EXTRACTED TEXT.
Hello Guys,
This blog is part three of eight part series of porting your RDBMS database to a NO-SQL wide column key value pair database. For introduction or part zero you can click here.
Well the question arises, why in topic Part One Sample Use Cases, I have provided the stored procedures. The stored procedures here give us the output that has to be reported. When we learned software engineering in our colleges or institutes we were told to start with the output. The output drives the input and hence the data model too. With more experience we started created data models that can be future proof. What I mean is we started adding fields which are not used currently but we think might make sense in future. NoSQL data model some what tries to restrict us with that thinking. Anyways, the stored procedures, are generally used to generate the reports are being analyzed here to generate the data model and later on the input.
Also note, NoSQL and other non-RDBMS databases the data is more modeled as De-Normalized data. As the joins are more costly, denormalization helps in improving performance. But denormalization on the other hand produces redundancy and data duplication and hence consumes lots of space. If more importance has to be given to performance and resource availability is not an issue then redundancy and data duplication becomes irrelevant. In this blog we will discuss more about data modeling. How the data is stored is out of scope of this series. For that you can refer to respective NoSQL data storage technique.

EXTRACTED INFORMATION.
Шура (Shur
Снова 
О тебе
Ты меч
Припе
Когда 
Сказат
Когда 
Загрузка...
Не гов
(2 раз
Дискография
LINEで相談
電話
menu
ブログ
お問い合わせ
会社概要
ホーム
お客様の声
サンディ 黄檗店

--

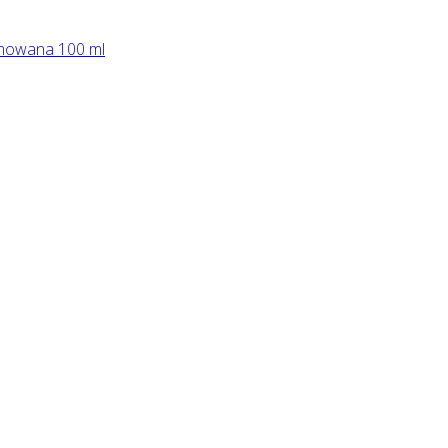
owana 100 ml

TASK ITEM.
Could you repeat the part of the NoSQL data modeling blog post starting at "Also note, NoSQL" and ending at "data storage technique.", replacing "performance" with "speed"?

WORKED SOLUTION.
Also note, NoSQL and other non-RDBMS databases the data is more modeled as De-Normalized data. As the joins are more costly, denormalization helps in improving speed. But denormalization on the other hand produces redundancy and data duplication and hence consumes lots of space. If more importance has to be given to speed and resource availability is not an issue then redundancy and data duplication becomes irrelevant. In this blog we will discuss more about data modeling. How the data is stored is out of scope of this series. For that you can refer to respective NoSQL data storage technique.